Eigentlich heißt die neu gestaltete Tanke Four Women on the Road. Betty Courtney, Renee Charles, Judy Courtney und Melba Riggs erwerben das Gebäude vor einigen Jahren und machen es zu einer Tourist Attraction an der 66. Coffee und Gift Shop inklusive. Bei unserem Besuch ist von den vieren nur noch Melba übrig und das Ganze ist in Cars on the Route umbenannt worden und das nicht ganz ohne Hintergrund:

Kennt Ihr „Cars“? Ja klar, John Lasseter‘s Disney-Pixar Animationsfilm aus dem Jahr 2006. Die Geschichte von Lightning McQueen, Sally Carrera und Tow Mater (Hook) war ein großer Erfolg in den Kinos weltweit… und hat was zu tun mit der Route 66. Denn Lightning McQueen‘s Weg zum großen Rennen nach Los Angeles führt über die Route 66. Und es ist kein Zufall, dass fast alle Charaktere und Locations des Films lebende „Gegenstücke“ entlang der Mother Road haben.

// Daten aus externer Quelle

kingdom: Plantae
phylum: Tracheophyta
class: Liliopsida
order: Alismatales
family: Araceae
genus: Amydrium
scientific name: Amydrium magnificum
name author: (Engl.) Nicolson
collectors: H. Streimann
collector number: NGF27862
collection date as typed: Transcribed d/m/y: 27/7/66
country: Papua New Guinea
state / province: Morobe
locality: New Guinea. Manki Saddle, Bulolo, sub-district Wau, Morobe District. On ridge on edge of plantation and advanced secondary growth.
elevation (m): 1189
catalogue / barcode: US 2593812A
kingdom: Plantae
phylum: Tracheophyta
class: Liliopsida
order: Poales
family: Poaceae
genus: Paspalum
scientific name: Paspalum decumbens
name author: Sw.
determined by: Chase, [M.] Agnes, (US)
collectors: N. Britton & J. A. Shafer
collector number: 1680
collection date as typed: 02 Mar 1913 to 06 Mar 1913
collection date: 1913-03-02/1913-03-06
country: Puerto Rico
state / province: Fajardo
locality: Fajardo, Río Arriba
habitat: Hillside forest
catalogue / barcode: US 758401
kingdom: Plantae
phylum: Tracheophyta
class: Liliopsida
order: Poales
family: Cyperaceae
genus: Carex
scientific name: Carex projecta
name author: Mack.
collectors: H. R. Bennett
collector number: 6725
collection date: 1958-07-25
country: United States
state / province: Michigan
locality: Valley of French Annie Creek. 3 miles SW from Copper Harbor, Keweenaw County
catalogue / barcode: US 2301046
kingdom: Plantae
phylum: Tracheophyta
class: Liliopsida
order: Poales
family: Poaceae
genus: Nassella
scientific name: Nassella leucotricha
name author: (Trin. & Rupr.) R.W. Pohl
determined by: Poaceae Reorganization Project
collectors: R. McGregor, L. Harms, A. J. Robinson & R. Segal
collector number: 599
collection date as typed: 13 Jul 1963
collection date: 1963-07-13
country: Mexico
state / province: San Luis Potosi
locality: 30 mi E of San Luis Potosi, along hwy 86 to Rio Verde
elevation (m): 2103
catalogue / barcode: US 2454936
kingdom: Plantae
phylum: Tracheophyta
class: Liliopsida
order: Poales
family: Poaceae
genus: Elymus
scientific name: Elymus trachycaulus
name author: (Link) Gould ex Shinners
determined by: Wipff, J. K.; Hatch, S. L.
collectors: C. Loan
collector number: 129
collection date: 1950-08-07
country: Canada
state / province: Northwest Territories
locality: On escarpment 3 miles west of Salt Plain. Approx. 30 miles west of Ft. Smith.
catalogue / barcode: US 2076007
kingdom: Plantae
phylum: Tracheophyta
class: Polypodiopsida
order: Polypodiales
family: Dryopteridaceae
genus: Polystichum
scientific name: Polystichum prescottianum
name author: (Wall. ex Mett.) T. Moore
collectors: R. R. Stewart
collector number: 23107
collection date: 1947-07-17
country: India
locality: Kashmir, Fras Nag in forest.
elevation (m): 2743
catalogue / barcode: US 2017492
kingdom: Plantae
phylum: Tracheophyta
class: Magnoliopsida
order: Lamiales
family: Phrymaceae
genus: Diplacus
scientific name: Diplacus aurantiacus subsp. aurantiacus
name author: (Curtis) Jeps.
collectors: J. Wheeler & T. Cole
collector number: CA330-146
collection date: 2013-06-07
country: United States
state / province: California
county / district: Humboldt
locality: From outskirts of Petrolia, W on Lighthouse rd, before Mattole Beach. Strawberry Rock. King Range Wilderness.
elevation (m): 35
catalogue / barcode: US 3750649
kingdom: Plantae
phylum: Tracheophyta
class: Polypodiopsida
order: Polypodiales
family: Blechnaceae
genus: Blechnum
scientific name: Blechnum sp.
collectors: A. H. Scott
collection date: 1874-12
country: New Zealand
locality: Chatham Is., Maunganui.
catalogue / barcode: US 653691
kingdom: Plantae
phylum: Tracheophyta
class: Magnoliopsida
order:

Der Streifen erhielt den Golden Globe für den besten Animationsfilm, einen Grammy für den Song Our Town und war für zwei Oscars nominiert, hat aber leider keinen bekommen.

Der Film hat viel beigetragen zum Revival der Route 66. Entlang der gesamten Strecke findet man immer wieder Autos mit „Augen“ hinter den Windschutzscheiben. Ob in Seligman, Tucumcari oder Galena – watch out for Cars with Eyes. Der Original Tow Mater, also der Abschleppwagen, steht hier in Galena gleich neben der Tankstelle – man kann sich reinsetzen! Was wir natürlich gleich ausprobiert haben.

Melba ist ein echtes Original der Route 66. Sie erzählt jedem, der den Laden betritt alles, was er/sie hören möchte oder auch nicht hören möchte. Ihr Wortschwall ist nicht zu stoppen, die Niagara Fälle sind nichts dagegen. Aber sie tut es sicht-und hörbar gerne, die Leute lieben sie dafür. Einem ungeübten Ohr entgeht allerdings so mancher Gag oder auch mehr, denn wir Europäer sind nicht so gut in Kansas-Platt, schon gar nicht in diesem Tempo. Aber schön ist es bei Cars on the Route. Kürzlich ist Melba allerdings in Pension gegangen. Trotzdem, macht einen Stopp bei Cars on the Route und schaut nach, ob sie da ist. Wenn nicht … schade. Ein paar Souvenirs, ein Burger und ein Kaffee mögen Euch trösten.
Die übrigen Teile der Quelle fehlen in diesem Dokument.